◆ Prova tu: Nel testo sulla rottura del LCCr nel cane, quale menisco è colpito più spesso insieme a questa rottura?

◆ Estratto del documento:

La rottura del LCCr è la più comune lesione del ginocchio del cane. Tale rottura può essere totale o parziale; quest’ultima si può verificare a carico della sola banda cranio-mediale, durante la flessione del ginocchio, soprattutto se accompagnata da rotazione interna, o a carico della banda caudo-laterale, durante l’iperestensione dell’articolazione.
La rottura del LCCr non è quasi mai causata da un trauma, bensì è la conseguenza dell’azione di molteplici fattori predisponenti, quali le variazioni di conformazione (come le deformazioni valga e vara del ginocchio) e gli stress reiterati di lieve entità. La lesione meniscale più frequentemente associata alla rottura del LCCr interessa il menisco mediale e ciò è dovuto alla sua notevole stabilità rispetto a quella del menisco laterale, che risulta, invece, più libero e mobile.
La terapia è chirurgica e prevede la stabilizzazione del ginocchio con metodi extrarticolare e interarticolari. Da alcuni anni la chirurgia offre diverse novità, modificando sia l’inclinazione del plateau tibiale con la TPLO e la TWO, sia con l’avanzamento della tuberosità tibiale con la TTA, inoltre non ultima una tecnica che unisce entrambi i principi e cioè la TTO.
Durante questi anni sono stati descritti in vari congressi tutti gli svantaggi e vantaggi delle varie tecniche, modificando i materiali e le tecniche di riparazione nei confronti del menisco. Primo punto fondamentale è stato se fare la discontinuazione meniscale o no. Sinceramente la tecnica del Meniscal Realise ha subito non poche critiche e da molti, per cui ormai è stata abbandonata: i cani, infatti, presentavano non pochi problemi con lesioni artrosiche a distanza.
Il mio parere a riguardo è che la modificazione delle forze all’interno del ginocchio ha la sua importanza, ma lasciare che l’articolazione durante la flessione vada a premere sul corno meniscale questo secondo me non è naturale. Ecco, quindi, che negli anni a venire alcuni colleghi americani ed europei associano a interventi di osteotomia anche l’uso di fili extra capsulari per contenere l’avanzamento della tibia durante la flessione del ginocchio, evitando quindi che la porzione del menisco venga lesionata nel tempo.

◆ Voci di dati estratte:
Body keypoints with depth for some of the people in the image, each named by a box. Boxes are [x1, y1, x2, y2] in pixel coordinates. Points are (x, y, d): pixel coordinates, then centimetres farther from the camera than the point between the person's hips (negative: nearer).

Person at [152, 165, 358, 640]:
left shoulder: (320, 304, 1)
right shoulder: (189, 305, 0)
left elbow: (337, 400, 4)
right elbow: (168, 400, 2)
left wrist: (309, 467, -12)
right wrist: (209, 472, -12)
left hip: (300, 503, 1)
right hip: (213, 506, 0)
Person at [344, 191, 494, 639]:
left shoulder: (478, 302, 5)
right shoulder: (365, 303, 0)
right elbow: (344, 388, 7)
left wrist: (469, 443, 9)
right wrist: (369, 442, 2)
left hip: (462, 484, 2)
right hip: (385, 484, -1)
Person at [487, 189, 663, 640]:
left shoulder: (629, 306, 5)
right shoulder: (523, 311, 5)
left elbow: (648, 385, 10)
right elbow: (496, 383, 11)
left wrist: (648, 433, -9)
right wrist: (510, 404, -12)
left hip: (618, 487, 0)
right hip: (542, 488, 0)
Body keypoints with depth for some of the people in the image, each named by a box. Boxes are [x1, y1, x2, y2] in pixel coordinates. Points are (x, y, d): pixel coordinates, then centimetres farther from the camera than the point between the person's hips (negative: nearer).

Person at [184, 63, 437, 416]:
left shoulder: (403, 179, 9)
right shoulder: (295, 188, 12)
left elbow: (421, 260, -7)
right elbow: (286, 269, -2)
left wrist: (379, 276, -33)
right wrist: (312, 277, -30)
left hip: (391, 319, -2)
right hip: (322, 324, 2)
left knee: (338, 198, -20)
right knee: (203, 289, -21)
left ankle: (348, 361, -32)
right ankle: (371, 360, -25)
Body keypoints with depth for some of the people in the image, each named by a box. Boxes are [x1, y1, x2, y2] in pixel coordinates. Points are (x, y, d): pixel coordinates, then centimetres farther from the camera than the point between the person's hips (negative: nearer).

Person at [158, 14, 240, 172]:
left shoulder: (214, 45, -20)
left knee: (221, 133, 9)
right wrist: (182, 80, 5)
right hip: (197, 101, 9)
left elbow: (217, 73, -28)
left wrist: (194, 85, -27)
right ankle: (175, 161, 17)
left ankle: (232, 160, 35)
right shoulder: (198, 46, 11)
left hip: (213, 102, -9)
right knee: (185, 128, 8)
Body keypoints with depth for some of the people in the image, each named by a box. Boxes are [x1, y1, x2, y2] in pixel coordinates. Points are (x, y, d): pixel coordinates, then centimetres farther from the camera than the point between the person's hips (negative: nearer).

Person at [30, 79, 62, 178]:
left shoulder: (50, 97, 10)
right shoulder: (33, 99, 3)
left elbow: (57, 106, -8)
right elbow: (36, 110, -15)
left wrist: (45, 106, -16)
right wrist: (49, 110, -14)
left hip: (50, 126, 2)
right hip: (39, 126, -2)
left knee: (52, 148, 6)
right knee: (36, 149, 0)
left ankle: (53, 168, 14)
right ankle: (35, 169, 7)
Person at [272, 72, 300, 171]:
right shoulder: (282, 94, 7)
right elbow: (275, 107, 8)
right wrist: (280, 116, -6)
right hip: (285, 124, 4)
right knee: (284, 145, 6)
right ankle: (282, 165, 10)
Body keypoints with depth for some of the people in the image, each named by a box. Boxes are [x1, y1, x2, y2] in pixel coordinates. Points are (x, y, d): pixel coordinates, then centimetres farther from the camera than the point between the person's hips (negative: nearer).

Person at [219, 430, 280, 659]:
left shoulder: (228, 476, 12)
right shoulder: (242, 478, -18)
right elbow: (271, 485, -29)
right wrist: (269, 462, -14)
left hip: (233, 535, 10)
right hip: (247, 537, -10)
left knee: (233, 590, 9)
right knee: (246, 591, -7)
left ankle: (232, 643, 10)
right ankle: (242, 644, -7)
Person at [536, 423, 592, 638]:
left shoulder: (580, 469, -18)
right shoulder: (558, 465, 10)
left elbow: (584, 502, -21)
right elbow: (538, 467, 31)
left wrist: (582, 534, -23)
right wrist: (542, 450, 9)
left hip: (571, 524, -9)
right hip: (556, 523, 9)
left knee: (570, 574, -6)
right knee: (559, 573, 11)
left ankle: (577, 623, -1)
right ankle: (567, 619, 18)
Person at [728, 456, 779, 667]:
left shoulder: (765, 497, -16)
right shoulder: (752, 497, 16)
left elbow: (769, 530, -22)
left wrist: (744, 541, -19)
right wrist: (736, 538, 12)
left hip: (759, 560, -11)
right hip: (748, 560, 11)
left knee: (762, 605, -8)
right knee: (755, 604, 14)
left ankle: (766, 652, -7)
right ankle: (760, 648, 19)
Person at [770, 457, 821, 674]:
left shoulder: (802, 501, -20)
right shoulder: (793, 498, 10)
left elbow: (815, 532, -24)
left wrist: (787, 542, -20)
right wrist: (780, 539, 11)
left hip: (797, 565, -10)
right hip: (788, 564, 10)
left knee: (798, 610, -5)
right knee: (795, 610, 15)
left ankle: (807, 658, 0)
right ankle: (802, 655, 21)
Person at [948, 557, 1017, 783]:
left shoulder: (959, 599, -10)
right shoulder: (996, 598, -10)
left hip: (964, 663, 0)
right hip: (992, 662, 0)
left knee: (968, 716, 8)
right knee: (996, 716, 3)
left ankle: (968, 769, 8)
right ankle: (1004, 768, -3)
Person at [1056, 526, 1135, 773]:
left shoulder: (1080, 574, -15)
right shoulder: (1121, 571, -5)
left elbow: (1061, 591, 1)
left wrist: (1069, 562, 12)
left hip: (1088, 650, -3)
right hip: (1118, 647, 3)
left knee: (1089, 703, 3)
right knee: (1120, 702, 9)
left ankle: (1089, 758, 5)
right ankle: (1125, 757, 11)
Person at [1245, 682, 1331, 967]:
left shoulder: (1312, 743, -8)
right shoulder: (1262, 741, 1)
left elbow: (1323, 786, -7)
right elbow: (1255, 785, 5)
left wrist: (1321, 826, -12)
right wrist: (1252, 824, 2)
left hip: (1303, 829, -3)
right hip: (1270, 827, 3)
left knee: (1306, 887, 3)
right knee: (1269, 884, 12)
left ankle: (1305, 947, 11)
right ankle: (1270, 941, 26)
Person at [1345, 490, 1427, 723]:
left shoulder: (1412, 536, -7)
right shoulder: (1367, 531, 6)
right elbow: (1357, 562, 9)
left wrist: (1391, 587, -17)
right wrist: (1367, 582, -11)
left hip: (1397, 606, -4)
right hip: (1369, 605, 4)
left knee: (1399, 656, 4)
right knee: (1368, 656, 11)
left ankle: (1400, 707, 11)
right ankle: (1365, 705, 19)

◆ Compito svolto: Il menisco mediale.